Markets could be volatile in the coming days, however. Europe’s ban on importing oil from Russia shipped by sea kicks in on Monday, injecting extra uncertainty into the outlook for energy supply.

G7 nations, the European Union and Australia agreed Friday to impose a price cap of $60 a barrel on Russian oil shipped to other countries that have not adopted an embargo. The move, which also takes effect Monday, is aimed at depriving the Kremlin of revenue while avoiding a price shock by keeping Russian oil flowing to some markets.

Moscow has previously threatened to retaliate by cutting off oil supply to countries that adhere to the price cap.

Ukrainian President Volodymyr Zelensky called the decision to set the price cap at $60 a “weak position.”

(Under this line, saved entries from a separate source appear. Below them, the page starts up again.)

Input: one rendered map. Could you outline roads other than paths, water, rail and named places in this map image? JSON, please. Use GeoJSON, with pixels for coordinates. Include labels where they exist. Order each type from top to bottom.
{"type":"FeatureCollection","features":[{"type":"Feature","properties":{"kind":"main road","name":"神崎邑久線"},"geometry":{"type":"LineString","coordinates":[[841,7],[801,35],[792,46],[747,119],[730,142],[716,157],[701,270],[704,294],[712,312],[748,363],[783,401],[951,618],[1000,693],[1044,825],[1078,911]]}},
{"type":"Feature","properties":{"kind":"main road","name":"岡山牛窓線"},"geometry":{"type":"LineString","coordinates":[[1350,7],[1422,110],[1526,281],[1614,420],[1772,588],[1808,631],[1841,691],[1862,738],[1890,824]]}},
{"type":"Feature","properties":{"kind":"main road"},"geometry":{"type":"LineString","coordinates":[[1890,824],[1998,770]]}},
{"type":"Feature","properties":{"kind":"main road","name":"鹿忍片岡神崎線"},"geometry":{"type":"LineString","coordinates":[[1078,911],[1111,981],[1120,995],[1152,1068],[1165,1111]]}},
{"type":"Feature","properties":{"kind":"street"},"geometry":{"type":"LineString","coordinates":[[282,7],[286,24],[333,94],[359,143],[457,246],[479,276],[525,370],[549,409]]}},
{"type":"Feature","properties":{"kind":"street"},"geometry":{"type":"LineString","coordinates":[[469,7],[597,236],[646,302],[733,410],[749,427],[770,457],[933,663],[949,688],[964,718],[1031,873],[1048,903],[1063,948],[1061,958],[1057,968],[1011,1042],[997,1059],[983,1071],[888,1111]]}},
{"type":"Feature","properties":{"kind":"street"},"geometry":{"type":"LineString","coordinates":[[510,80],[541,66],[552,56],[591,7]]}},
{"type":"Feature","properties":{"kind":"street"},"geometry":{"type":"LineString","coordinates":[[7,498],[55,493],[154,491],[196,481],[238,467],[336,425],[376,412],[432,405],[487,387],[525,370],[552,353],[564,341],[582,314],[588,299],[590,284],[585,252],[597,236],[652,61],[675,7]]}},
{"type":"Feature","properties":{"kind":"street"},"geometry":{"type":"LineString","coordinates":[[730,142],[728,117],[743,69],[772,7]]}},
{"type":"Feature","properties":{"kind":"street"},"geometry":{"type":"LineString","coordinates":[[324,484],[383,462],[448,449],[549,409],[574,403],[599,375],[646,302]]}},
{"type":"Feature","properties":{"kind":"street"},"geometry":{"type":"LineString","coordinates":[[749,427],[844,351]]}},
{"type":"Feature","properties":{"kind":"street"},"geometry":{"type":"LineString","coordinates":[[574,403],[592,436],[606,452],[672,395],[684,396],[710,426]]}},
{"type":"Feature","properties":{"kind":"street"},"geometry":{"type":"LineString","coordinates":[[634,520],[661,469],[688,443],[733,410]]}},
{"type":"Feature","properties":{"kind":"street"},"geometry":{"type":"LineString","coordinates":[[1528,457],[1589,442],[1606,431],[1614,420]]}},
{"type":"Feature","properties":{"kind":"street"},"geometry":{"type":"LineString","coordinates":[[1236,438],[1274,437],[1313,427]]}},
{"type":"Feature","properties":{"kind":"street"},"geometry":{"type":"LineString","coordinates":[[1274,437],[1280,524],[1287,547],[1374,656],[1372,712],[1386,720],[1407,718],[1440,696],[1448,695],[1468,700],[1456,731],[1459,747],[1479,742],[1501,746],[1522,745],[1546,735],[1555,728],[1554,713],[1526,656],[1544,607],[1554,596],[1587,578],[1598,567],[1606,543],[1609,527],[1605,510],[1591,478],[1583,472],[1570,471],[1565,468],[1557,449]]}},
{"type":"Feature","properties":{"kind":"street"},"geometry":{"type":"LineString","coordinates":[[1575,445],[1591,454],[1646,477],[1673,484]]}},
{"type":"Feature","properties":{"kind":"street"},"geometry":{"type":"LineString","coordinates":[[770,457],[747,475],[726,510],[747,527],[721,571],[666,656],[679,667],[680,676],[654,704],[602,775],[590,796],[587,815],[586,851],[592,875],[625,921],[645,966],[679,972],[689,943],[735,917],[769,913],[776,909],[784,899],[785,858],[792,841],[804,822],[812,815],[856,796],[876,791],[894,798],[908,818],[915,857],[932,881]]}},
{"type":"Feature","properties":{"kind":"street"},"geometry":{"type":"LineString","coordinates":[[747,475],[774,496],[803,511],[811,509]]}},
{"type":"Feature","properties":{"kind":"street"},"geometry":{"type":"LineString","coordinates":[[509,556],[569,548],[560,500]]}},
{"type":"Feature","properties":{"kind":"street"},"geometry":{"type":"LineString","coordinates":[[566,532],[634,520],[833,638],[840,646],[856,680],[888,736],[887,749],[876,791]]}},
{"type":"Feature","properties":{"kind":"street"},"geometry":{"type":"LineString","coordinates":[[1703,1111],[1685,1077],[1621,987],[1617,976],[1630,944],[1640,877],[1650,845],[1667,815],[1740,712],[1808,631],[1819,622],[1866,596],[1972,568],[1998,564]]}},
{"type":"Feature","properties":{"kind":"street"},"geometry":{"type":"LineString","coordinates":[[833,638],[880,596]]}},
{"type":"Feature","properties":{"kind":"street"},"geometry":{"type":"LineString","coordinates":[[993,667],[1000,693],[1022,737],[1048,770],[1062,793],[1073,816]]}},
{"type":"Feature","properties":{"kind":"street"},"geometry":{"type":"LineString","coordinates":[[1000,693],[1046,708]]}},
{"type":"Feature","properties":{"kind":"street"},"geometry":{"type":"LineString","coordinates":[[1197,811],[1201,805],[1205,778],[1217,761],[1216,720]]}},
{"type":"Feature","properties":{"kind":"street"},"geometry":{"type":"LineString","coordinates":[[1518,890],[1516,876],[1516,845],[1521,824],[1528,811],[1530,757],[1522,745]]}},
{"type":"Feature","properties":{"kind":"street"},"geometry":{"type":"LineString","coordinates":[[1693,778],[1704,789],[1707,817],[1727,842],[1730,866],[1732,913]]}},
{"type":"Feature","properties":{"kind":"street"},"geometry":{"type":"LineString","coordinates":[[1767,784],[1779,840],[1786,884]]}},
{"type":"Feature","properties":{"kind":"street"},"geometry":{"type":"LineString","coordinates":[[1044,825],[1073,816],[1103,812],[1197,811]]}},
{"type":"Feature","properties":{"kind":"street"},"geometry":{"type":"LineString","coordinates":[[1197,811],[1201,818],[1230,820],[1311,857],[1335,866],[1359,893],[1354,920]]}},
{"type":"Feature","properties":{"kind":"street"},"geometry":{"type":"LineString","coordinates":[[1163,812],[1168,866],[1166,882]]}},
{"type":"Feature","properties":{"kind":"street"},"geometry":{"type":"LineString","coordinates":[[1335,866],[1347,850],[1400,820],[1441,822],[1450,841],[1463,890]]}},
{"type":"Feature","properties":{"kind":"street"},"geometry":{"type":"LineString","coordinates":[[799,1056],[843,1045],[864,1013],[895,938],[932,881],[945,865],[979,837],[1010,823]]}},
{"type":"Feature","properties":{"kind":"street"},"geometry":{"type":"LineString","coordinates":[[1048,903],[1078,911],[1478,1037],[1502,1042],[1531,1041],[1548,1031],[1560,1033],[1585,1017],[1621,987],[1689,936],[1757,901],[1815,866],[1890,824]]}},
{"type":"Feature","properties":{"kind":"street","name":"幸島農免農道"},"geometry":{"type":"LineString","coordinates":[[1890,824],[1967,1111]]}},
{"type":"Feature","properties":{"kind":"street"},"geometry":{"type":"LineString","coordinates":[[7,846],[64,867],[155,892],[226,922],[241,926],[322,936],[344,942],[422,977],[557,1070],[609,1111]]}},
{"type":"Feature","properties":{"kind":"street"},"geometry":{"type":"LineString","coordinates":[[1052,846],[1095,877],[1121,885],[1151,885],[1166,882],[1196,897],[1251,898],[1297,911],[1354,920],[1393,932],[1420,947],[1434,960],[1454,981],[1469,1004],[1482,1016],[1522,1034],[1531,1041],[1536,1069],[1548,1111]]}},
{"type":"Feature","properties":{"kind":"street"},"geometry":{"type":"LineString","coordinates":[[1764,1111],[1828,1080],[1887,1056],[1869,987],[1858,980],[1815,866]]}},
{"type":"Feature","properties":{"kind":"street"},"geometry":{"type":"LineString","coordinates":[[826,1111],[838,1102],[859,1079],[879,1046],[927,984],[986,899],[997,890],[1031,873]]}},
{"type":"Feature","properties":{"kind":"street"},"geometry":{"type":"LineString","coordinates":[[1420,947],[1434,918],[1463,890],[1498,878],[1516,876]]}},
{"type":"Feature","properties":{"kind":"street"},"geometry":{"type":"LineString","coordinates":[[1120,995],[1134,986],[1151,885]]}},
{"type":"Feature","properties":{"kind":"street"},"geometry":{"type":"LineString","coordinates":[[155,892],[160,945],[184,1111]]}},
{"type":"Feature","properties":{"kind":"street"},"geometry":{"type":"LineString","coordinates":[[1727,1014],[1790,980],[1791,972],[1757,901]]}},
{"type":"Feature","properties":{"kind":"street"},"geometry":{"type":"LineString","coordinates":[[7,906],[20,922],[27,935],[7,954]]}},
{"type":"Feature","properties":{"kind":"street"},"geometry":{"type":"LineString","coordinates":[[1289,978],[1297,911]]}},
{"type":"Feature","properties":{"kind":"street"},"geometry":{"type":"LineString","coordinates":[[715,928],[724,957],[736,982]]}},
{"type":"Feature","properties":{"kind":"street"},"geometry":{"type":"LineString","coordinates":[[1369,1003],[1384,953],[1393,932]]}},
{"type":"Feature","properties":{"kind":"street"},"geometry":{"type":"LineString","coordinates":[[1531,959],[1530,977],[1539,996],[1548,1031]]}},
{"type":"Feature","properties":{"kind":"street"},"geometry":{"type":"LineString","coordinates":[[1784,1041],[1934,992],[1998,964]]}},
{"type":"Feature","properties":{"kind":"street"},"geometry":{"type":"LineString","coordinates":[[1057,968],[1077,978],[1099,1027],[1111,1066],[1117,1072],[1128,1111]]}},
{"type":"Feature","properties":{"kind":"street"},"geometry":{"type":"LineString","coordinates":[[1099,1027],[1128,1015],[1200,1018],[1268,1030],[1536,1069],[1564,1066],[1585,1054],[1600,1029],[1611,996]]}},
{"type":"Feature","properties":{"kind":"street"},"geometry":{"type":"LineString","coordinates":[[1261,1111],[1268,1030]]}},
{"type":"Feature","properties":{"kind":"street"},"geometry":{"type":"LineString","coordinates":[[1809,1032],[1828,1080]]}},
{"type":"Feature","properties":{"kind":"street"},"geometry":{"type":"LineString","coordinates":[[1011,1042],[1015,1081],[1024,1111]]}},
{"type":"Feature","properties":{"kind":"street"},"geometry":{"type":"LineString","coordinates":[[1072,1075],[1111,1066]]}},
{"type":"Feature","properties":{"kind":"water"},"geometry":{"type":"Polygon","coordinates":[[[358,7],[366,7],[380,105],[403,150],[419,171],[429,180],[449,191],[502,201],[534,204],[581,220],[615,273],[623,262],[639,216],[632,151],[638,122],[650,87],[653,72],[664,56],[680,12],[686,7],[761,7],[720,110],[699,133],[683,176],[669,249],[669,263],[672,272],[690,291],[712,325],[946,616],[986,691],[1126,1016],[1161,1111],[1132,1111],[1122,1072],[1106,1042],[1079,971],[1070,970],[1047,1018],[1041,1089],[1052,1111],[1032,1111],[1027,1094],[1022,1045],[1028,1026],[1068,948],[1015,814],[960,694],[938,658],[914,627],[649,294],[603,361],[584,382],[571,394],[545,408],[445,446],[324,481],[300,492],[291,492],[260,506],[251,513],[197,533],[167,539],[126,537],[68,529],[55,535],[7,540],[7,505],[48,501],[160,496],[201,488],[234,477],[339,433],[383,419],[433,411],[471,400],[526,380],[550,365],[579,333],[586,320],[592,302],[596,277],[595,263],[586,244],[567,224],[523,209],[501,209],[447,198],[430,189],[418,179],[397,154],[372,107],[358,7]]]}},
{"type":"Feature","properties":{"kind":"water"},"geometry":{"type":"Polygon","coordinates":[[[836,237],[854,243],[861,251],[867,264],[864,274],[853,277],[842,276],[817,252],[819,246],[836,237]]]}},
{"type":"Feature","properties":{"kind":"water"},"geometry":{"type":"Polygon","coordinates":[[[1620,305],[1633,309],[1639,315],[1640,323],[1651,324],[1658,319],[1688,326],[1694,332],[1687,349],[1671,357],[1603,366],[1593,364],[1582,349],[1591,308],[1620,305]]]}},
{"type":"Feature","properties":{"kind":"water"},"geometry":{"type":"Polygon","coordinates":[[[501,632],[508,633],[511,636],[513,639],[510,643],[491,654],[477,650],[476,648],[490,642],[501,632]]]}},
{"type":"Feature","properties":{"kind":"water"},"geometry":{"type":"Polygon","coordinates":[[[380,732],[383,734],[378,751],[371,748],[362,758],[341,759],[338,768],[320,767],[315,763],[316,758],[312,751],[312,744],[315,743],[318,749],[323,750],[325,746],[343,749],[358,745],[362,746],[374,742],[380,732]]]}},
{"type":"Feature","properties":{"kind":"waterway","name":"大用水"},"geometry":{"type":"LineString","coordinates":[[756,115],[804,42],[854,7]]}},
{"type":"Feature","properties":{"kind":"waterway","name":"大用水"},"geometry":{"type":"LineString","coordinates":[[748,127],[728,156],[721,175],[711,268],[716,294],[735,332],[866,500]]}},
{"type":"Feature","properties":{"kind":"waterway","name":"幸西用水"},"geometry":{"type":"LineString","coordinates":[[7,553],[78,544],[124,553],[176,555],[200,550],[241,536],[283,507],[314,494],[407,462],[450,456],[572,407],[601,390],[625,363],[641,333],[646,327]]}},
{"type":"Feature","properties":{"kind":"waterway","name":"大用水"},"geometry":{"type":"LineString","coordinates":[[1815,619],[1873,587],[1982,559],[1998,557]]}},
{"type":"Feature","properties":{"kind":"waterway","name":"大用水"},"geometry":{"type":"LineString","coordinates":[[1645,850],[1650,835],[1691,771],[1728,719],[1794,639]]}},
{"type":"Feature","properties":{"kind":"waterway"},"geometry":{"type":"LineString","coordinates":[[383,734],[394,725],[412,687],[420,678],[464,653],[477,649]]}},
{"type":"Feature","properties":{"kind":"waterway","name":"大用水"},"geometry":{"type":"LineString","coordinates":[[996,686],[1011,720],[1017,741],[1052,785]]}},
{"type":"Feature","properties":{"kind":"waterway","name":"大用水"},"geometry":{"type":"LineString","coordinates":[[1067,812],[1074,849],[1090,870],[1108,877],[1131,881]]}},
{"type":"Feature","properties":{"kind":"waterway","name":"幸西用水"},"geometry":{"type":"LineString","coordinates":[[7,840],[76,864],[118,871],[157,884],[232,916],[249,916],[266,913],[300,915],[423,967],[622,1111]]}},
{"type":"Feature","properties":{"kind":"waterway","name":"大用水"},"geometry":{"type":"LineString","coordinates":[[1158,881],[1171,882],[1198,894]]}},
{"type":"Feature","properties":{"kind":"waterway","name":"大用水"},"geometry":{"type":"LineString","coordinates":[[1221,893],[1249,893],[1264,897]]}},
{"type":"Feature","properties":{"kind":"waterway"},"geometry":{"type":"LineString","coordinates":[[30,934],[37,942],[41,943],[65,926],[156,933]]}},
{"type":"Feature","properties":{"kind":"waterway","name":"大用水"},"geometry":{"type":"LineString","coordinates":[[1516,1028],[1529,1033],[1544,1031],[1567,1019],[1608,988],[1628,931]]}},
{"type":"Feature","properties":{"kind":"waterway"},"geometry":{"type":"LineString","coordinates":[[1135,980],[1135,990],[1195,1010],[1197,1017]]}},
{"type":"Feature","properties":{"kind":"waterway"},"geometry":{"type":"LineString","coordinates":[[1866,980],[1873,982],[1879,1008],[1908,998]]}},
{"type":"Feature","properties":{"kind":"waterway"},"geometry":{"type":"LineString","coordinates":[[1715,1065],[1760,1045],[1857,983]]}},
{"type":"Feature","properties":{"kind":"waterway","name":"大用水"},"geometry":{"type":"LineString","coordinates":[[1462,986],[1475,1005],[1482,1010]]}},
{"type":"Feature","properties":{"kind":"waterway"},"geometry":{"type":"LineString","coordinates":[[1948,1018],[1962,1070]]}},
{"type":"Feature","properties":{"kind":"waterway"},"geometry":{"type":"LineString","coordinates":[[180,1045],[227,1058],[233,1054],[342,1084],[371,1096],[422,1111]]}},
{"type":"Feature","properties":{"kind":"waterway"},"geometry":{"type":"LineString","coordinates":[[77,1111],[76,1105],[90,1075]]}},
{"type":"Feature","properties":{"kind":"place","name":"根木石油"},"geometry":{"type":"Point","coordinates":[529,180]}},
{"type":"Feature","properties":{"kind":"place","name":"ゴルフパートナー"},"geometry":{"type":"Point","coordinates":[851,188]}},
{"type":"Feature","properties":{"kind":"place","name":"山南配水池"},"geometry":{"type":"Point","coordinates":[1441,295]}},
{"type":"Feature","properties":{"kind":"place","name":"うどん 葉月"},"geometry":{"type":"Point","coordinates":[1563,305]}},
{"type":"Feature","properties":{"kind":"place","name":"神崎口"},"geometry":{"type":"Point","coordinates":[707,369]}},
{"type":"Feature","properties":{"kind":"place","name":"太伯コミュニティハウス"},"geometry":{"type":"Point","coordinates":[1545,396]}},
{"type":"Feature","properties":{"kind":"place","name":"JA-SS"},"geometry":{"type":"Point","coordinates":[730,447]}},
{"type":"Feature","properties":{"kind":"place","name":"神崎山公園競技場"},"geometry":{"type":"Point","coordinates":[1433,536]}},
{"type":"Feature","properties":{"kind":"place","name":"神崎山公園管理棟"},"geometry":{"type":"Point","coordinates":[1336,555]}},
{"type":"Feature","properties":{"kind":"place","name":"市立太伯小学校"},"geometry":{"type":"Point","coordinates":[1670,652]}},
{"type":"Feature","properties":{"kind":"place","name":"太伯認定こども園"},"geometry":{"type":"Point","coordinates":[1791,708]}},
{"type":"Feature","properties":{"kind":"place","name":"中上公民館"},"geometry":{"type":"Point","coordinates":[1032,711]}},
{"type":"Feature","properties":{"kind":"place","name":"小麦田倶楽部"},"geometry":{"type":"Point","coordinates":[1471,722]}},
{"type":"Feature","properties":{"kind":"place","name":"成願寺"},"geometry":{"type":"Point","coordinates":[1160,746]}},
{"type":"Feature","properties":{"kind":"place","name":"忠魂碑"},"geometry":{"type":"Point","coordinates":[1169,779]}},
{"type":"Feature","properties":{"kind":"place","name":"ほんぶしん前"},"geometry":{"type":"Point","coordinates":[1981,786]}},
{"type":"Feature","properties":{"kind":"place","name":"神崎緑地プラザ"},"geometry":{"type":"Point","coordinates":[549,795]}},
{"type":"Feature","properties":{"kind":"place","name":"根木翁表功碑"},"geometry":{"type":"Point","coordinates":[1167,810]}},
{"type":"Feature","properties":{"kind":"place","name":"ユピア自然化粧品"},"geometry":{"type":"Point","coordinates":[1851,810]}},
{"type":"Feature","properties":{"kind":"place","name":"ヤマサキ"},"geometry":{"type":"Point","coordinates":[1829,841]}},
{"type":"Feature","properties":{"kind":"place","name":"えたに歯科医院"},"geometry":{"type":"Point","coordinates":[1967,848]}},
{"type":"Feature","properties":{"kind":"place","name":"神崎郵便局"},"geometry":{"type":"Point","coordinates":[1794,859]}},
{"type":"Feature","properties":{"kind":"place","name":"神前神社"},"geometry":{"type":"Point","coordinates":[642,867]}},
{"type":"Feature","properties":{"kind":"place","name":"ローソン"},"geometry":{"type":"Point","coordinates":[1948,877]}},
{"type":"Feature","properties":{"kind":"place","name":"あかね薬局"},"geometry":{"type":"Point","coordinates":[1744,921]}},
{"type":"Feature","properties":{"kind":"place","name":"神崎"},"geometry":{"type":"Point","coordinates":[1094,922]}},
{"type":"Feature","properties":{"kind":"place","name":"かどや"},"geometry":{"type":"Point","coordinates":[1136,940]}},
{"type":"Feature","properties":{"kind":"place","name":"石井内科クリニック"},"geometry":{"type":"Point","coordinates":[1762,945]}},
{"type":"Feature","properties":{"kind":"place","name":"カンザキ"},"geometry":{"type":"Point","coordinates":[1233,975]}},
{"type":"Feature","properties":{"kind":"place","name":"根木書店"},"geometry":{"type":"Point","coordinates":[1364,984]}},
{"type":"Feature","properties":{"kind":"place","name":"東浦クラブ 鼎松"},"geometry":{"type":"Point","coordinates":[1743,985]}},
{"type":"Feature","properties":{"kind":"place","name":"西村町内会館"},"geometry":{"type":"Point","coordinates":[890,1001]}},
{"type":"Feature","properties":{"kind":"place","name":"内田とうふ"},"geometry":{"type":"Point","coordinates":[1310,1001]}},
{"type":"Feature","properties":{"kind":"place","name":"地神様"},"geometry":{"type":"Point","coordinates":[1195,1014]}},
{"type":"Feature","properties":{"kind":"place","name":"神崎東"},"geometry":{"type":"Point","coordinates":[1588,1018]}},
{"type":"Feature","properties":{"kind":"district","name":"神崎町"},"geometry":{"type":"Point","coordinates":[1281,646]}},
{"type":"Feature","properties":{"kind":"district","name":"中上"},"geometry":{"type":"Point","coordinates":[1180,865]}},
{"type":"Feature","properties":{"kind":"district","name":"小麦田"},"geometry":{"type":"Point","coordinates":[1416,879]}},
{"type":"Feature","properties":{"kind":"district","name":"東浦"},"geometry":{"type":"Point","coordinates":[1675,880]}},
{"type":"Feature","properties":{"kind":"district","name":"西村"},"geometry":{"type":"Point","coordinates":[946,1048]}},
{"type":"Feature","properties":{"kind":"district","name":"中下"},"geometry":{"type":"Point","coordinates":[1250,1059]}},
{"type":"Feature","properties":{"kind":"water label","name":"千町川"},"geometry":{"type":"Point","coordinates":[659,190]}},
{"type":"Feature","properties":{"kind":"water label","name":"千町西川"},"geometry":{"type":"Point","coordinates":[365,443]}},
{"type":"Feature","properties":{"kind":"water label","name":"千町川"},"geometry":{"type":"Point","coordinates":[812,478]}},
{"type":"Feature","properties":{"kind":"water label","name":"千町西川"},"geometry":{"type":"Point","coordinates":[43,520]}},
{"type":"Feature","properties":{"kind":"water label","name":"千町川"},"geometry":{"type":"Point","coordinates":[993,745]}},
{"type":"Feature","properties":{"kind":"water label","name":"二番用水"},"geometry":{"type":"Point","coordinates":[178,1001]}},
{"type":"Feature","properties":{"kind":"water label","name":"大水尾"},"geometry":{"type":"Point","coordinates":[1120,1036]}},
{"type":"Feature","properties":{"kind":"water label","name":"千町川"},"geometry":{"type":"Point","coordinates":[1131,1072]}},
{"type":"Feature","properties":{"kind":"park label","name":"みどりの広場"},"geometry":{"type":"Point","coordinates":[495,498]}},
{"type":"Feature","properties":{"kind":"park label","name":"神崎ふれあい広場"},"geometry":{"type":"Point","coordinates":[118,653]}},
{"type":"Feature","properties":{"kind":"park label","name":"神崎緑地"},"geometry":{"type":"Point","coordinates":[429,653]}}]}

“The logic is obvious: if the price limit for Russian oil is $60 instead of, for example, $30, which Poland and the Baltic countries talked about, then the Russian budget will receive about a hundred billion dollars a year,” Zelensky said in his nightly address on Saturday. “This money will go not only to the war and not only to Russia’s further sponsoring of other terrorist regimes and organizations.”

The International Energy Agency expects Russian crude production to be curtailed by some 2 million barrels of oil per day by the end of the first quarter of next year, its chief Fatih Birol told Reuters last week.